According to a new study on the chemistry of crater sediments, rock deposits – captured by Curiosity of Over the past nine years or so, it’s likely the result of airborne particles in the crater, before being held in place by purely weather conditions.
The team behind the new research argues that the chemical elements in these samples – those that have survived billions of years – do not match what one would expect from an ancient lake environment.
“The important point is that some elements are mobile, or easy to dissolve in water, and some elements are immobile, or in other words, they remain in the rocks”, Planetary geologist Joe Michalsky says: from the University of Hong Kong.
“Whether an element is mobile or not depends not only on the type of element but also on the properties of the fluid.”
Thanks to a combination of chemical measures, X-ray diffraction (XRD) and tissue analysis, the team found evidence of a type of erosion that contradicts the Great Lakes hypothesis, indicating that most of the sediments were deposited in drier conditions.

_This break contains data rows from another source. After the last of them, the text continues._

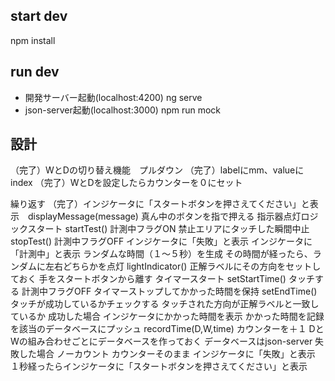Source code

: ## start dev
npm install

## run dev
- 開発サーバー起動(localhost:4200)
ng serve
- json-server起動(localhost:3000)
npm run mock

## 設計


（完了）WとDの切り替え機能　プルダウン
    （完了）labelにmm、valueにindex
    （完了）WとDを設定したらカウンターを０にセット


繰り返す
    （完了）インジケータに「スタートボタンを押さえてください」と表示　displayMessage(message)
    真ん中のボタンを指で押える
    指示器点灯ロジックスタート startTest()
        計測中フラグON
        禁止エリアにタッチした瞬間中止 stopTest()
            計測中フラグOFF
            インジケータに「失敗」と表示
        インジケータに「計測中」と表示
        ランダムな時間（１〜５秒）を生成
        その時間が経ったら、ランダムに左右どちらかを点灯 lightIndicator()
            正解ラベルにその方向をセットしておく
    手をスタートボタンから離す
        タイマースタート setStartTime()
    タッチする
        計測中フラグOFF
        タイマーストップしてかかった時間を保持 setEndTime()
        タッチが成功しているかチェックする
            タッチされた方向が正解ラベルと一致しているか
        成功した場合
            インジケータにかかった時間を表示
            かかった時間を記録を該当のデータベースにプッシュ recordTime(D,W,time)
            カウンターを＋１
            DとWの組み合わせごとにデータベースを作っておく
            データベースはjson-server
        失敗した場合
            ノーカウント
            カウンターそのまま
            インジケータに「失敗」と表示
        １秒経ったらインジケータに「スタートボタンを押さえてください」と表示
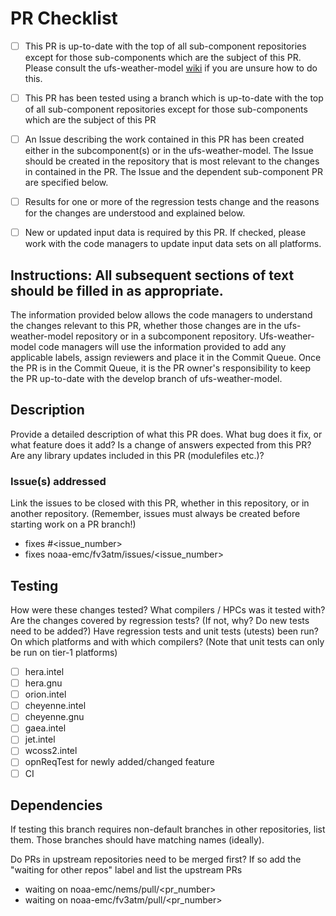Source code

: # PR Checklist

- [ ] This PR is up-to-date with the top of all sub-component repositories except for those sub-components which are the subject of this PR. Please consult the ufs-weather-model [wiki](https://github.com/ufs-community/ufs-weather-model/wiki/Making-code-changes-in-the-UFS-weather-model-and-its-subcomponents) if you are unsure how to do this.

- [ ] This PR has been tested using a branch which is up-to-date with the top of all sub-component repositories except for those sub-components which are the subject of this PR

- [ ] An Issue describing the work contained in this PR has been created either in the subcomponent(s) or in the ufs-weather-model. The Issue should be created in the repository that is most relevant to the changes in contained in the PR. The Issue and the dependent sub-component PR 
are specified below.

- [ ] Results for one or more of the regression tests change and the reasons for the changes are understood and explained below.

- [ ] New or updated input data is required by this PR. If checked, please work with the code managers to update input data sets on all platforms.

## Instructions: All subsequent sections of text should be filled in as appropriate.

The information provided below allows the code managers to understand the changes relevant to this PR, whether those changes are in the ufs-weather-model repository or in a subcomponent repository. Ufs-weather-model code managers will use the information provided to add any applicable labels, assign reviewers and place it in the Commit Queue. Once the PR is in the Commit Queue, it is the PR owner's responsibility to keep the PR up-to-date with the develop branch of ufs-weather-model. 

## Description

Provide a detailed description of what this PR does. What bug does it fix, or what feature does it add? Is a change of answers expected from this PR? Are any library updates included in this PR (modulefiles etc.)?

### Issue(s) addressed

Link the issues to be closed with this PR, whether in this repository, or in another repository.
(Remember, issues must always be created before starting work on a PR branch!) 
- fixes #<issue_number>
- fixes noaa-emc/fv3atm/issues/<issue_number>

## Testing

How were these changes tested? What compilers / HPCs was it tested with? Are the changes covered by regression tests? (If not, why? Do new tests need to be added?) Have regression tests and unit tests (utests) been run? On which platforms and with which compilers? (Note that unit tests can only be run on tier-1 platforms)

- [ ] hera.intel
- [ ] hera.gnu
- [ ] orion.intel
- [ ] cheyenne.intel 
- [ ] cheyenne.gnu
- [ ] gaea.intel 
- [ ] jet.intel
- [ ] wcoss2.intel
- [ ] opnReqTest for newly added/changed feature
- [ ] CI

## Dependencies

If testing this branch requires non-default branches in other repositories, list them. Those branches should have matching names (ideally).

Do PRs in upstream repositories need to be merged first?
If so add the "waiting for other repos" label and list the upstream PRs
- waiting on noaa-emc/nems/pull/<pr_number>
- waiting on noaa-emc/fv3atm/pull/<pr_number>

The researchers say that airborne dust and volcanic ash likely make up the majority of the sediment, with further weathering due to precipitation or snowmelt. Only a small part of the sediment exactly matches its composition under the lake.
The new analysis points to immobile chemicals that are closely related to higher elevations, which in turn could be evidence that Gale Crater’s water cover was shallower and transient than previously thought.

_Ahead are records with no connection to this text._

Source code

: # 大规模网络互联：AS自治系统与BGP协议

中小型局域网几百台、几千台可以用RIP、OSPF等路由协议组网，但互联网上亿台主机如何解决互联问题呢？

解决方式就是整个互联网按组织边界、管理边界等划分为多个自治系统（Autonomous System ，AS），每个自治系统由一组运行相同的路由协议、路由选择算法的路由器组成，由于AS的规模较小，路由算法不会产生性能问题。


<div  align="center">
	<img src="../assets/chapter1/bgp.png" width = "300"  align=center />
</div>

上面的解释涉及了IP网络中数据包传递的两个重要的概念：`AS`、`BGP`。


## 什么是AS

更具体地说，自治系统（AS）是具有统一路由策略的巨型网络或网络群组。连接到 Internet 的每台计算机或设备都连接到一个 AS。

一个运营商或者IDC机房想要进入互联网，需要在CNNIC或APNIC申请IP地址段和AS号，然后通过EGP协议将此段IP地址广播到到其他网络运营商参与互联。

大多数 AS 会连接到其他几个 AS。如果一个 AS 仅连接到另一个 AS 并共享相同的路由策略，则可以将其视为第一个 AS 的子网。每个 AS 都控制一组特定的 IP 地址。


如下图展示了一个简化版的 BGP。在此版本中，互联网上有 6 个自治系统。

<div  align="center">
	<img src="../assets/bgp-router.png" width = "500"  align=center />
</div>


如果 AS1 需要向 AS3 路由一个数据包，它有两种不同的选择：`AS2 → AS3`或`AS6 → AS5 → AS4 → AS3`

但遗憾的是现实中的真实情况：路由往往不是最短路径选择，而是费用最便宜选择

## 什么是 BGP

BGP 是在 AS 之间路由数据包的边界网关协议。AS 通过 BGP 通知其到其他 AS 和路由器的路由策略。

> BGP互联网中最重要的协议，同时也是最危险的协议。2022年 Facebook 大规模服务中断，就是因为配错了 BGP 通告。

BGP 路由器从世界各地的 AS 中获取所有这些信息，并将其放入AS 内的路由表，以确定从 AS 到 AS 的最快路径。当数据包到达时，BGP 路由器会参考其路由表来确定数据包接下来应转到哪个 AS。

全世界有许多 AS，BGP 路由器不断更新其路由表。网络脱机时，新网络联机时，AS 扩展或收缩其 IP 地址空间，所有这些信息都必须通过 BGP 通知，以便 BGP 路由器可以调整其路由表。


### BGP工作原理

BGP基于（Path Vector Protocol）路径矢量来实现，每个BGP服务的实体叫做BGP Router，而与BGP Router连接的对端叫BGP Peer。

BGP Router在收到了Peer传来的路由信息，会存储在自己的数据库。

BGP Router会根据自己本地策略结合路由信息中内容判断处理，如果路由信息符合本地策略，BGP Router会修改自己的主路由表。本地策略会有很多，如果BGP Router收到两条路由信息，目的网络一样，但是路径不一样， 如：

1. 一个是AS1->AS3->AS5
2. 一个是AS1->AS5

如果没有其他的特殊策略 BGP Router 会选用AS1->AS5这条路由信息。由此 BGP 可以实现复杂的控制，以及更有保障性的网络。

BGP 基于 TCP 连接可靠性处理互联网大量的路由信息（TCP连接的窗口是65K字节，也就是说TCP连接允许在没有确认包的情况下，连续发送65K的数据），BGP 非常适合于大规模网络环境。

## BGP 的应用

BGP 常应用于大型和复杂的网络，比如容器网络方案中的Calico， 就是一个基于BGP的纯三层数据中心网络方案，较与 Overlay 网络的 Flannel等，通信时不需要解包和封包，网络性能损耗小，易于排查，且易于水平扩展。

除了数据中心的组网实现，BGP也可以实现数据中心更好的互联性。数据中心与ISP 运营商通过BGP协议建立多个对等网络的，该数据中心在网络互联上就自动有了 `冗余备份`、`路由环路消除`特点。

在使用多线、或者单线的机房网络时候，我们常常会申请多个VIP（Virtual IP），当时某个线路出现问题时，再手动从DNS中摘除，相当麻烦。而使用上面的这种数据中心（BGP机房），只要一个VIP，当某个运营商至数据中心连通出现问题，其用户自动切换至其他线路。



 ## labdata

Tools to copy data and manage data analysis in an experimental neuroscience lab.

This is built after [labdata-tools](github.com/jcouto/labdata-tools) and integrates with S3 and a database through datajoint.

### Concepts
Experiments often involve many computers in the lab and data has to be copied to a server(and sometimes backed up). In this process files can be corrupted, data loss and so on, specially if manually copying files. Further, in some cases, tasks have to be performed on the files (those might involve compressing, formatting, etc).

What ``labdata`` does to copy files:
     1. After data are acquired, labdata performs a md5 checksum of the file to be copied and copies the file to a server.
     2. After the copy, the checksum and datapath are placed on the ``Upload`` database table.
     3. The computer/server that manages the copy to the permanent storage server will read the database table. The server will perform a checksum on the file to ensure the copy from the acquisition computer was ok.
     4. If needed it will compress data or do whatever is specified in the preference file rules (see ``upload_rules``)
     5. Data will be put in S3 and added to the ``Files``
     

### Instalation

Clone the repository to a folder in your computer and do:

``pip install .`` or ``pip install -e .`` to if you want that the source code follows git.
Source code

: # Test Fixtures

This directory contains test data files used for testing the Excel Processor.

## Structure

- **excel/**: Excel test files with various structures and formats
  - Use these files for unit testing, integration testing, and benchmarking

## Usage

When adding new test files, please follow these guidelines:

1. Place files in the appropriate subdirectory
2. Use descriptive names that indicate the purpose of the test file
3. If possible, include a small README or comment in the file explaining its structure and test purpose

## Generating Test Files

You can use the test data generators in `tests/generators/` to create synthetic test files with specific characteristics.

above: How water filled up from Gale’s Hole is shown in the lake hypothesis (left) and the new hypothesis (right).
“This refers to weathering from top to bottom as you can see on Earth”, Michalsky this. “more, [the study] He explains that iron is depleted with increased weathering, which means that the atmosphere at that time was shrinking on ancient Mars and not oxidizing as on our rusty modern planet.

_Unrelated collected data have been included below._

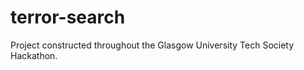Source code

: terror-search
=============

Project constructed throughout the Glasgow University Tech Society Hackathon.

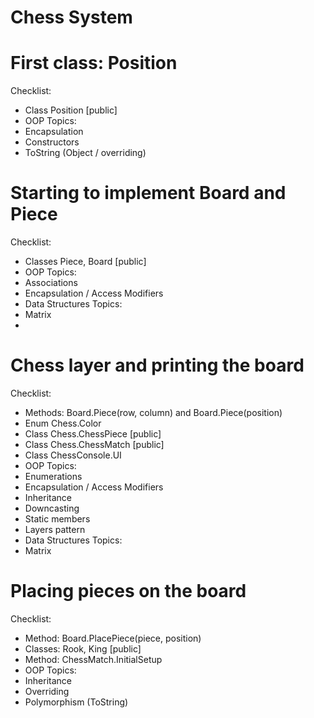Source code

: # Chess System
# First class: Position
Checklist:
  - Class Position [public]
  - OOP Topics:
  - Encapsulation
  - Constructors
  - ToString (Object / overriding)

#  Starting to implement Board and Piece
Checklist:
  - Classes Piece, Board [public]
  - OOP Topics:
  - Associations
  - Encapsulation / Access Modifiers
  - Data Structures Topics:
  - Matrix
  - 
# Chess layer and printing the board

Checklist: 

  - Methods: Board.Piece(row, column) and Board.Piece(position)
  - Enum Chess.Color
  - Class Chess.ChessPiece [public]
  - Class Chess.ChessMatch [public]
  - Class ChessConsole.UI
  - OOP Topics:
  - Enumerations
  - Encapsulation / Access Modifiers
  - Inheritance
  - Downcasting
  - Static members
  - Layers pattern
  - Data Structures Topics:
  - Matrix

# Placing pieces on the board

 Checklist:

  - Method: Board.PlacePiece(piece, position)
  - Classes: Rook, King [public]
  - Method: ChessMatch.InitialSetup
  - OOP Topics:
  - Inheritance
  - Overriding
  - Polymorphism (ToString)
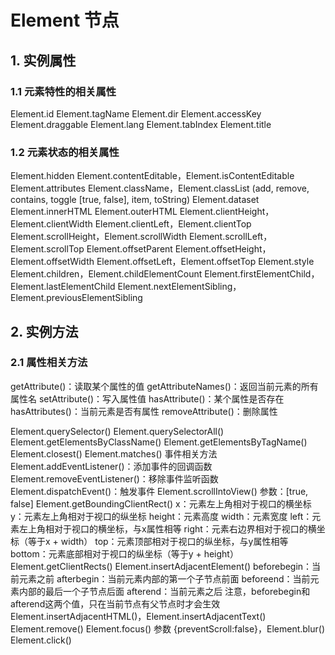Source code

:# Element 节点

## 1. 实例属性

### 1.1 元素特性的相关属性

Element.id
Element.tagName
Element.dir
Element.accessKey
Element.draggable
Element.lang
Element.tabIndex
Element.title

### 1.2 元素状态的相关属性

Element.hidden
Element.contentEditable，Element.isContentEditable
Element.attributes
Element.className，Element.classList (add, remove, contains, toggle [true, false], item, toString)
Element.dataset
Element.innerHTML
Element.outerHTML
Element.clientHeight，Element.clientWidth
Element.clientLeft，Element.clientTop
Element.scrollHeight，Element.scrollWidth
Element.scrollLeft，Element.scrollTop
Element.offsetParent
Element.offsetHeight，Element.offsetWidth
Element.offsetLeft，Element.offsetTop
Element.style
Element.children，Element.childElementCount
Element.firstElementChild，Element.lastElementChild
Element.nextElementSibling，Element.previousElementSibling

## 2. 实例方法

### 2.1 属性相关方法

getAttribute()：读取某个属性的值
getAttributeNames()：返回当前元素的所有属性名
setAttribute()：写入属性值
hasAttribute()：某个属性是否存在
hasAttributes()：当前元素是否有属性
removeAttribute()：删除属性

Element.querySelector()
Element.querySelectorAll()
Element.getElementsByClassName()
Element.getElementsByTagName()
Element.closest()
Element.matches()
事件相关方法
  Element.addEventListener()：添加事件的回调函数
  Element.removeEventListener()：移除事件监听函数
  Element.dispatchEvent()：触发事件
Element.scrollIntoView() 参数：[true, false]
Element.getBoundingClientRect()
  x：元素左上角相对于视口的横坐标
  y：元素左上角相对于视口的纵坐标
  height：元素高度
  width：元素宽度
  left：元素左上角相对于视口的横坐标，与x属性相等
  right：元素右边界相对于视口的横坐标（等于x + width）
  top：元素顶部相对于视口的纵坐标，与y属性相等
  bottom：元素底部相对于视口的纵坐标（等于y + height）
Element.getClientRects()
Element.insertAdjacentElement()
  beforebegin：当前元素之前
  afterbegin：当前元素内部的第一个子节点前面
  beforeend：当前元素内部的最后一个子节点后面
  afterend：当前元素之后
  注意，beforebegin和afterend这两个值，只在当前节点有父节点时才会生效
Element.insertAdjacentHTML()，Element.insertAdjacentText()
Element.remove()
Element.focus() 参数 {preventScroll:false}，Element.blur()
Element.click()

Gale Crater was chosen as Curiosity’s landing site when it fell from space in 2012 because it was believed to have been home to a lake billions of years ago. Since then, he’s spent more than 3,000 Martian (or Martian) days studying rocks.
In addition to changing the approach to sediment analysis, it could also change scientific thinking about how the Martian climate has changed over the ages — there may have been frequent, temporary wet periods rather than long ones, for example. It also has implications for whether or not life exists on this planet.
However, it is worth remembering how difficult it is to put together the origins of Gale Crater. We’re not just looking back billions of years, but millions of miles back – and there’s probably a lot more to come from Curiosity and the rocks it collects.
“This is one of the big limitations of attempts at remote sensing and science on other planets,” said planetary scientist Tanya Harrison of the imaging company Planet Labs, who was not involved in the study. inverse.
We often get vague data that can indicate multiple ideas. “
The search was published in scientific progress.